Work instructions
Only the lines from the one holding "Figure 9. Predicted" to the end of the data should be echoed, exactly as they appear, minus the pictures.
(The data begins)
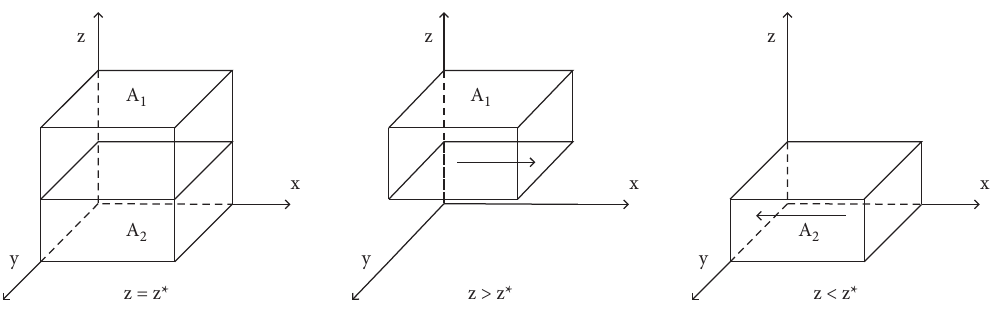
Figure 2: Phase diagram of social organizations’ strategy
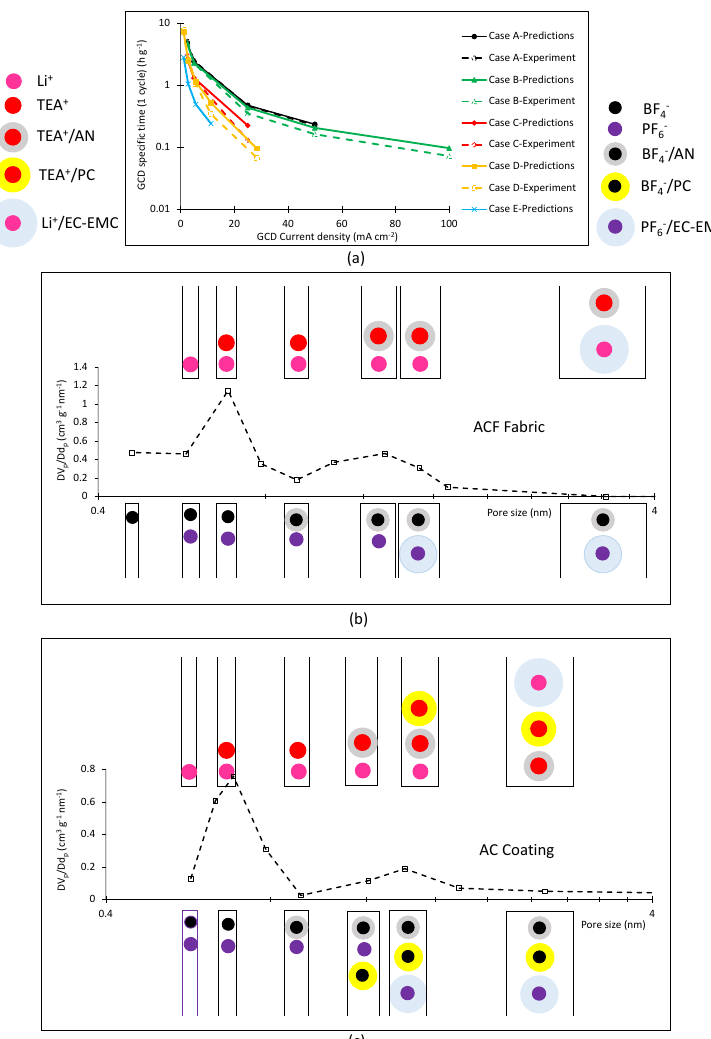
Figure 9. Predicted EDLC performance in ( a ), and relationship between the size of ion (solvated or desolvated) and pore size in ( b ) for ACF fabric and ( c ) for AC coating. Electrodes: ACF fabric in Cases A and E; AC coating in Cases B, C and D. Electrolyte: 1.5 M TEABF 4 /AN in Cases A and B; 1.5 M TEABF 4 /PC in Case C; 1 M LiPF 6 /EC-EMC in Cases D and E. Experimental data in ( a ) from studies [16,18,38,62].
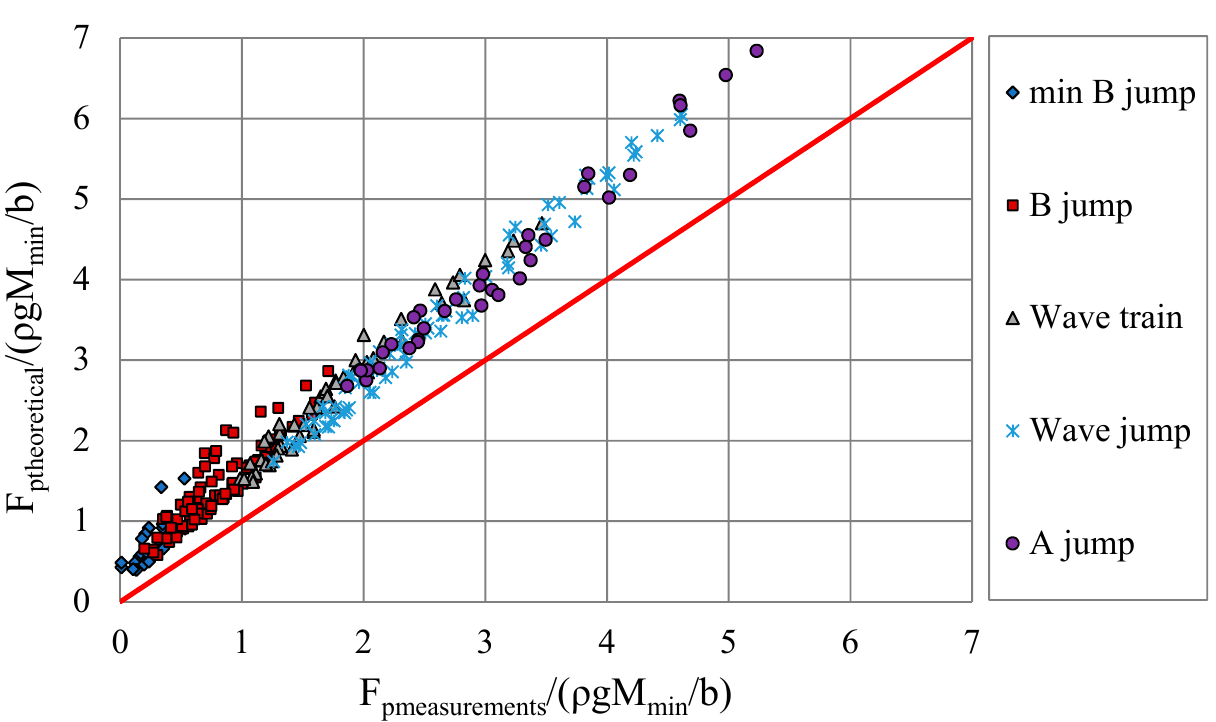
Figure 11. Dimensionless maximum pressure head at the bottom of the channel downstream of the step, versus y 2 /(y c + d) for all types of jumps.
(The data ends)
Response to the task
Figure 9. Predicted EDLC performance in ( a ), and relationship between the size of ion (solvated or desolvated) and pore size in ( b ) for ACF fabric and ( c ) for AC coating. Electrodes: ACF fabric in Cases A and E; AC coating in Cases B, C and D. Electrolyte: 1.5 M TEABF 4 /AN in Cases A and B; 1.5 M TEABF 4 /PC in Case C; 1 M LiPF 6 /EC-EMC in Cases D and E. Experimental data in ( a ) from studies [16,18,38,62].
Figure 11. Dimensionless maximum pressure head at the bottom of the channel downstream of the step, versus y 2 /(y c + d) for all types of jumps.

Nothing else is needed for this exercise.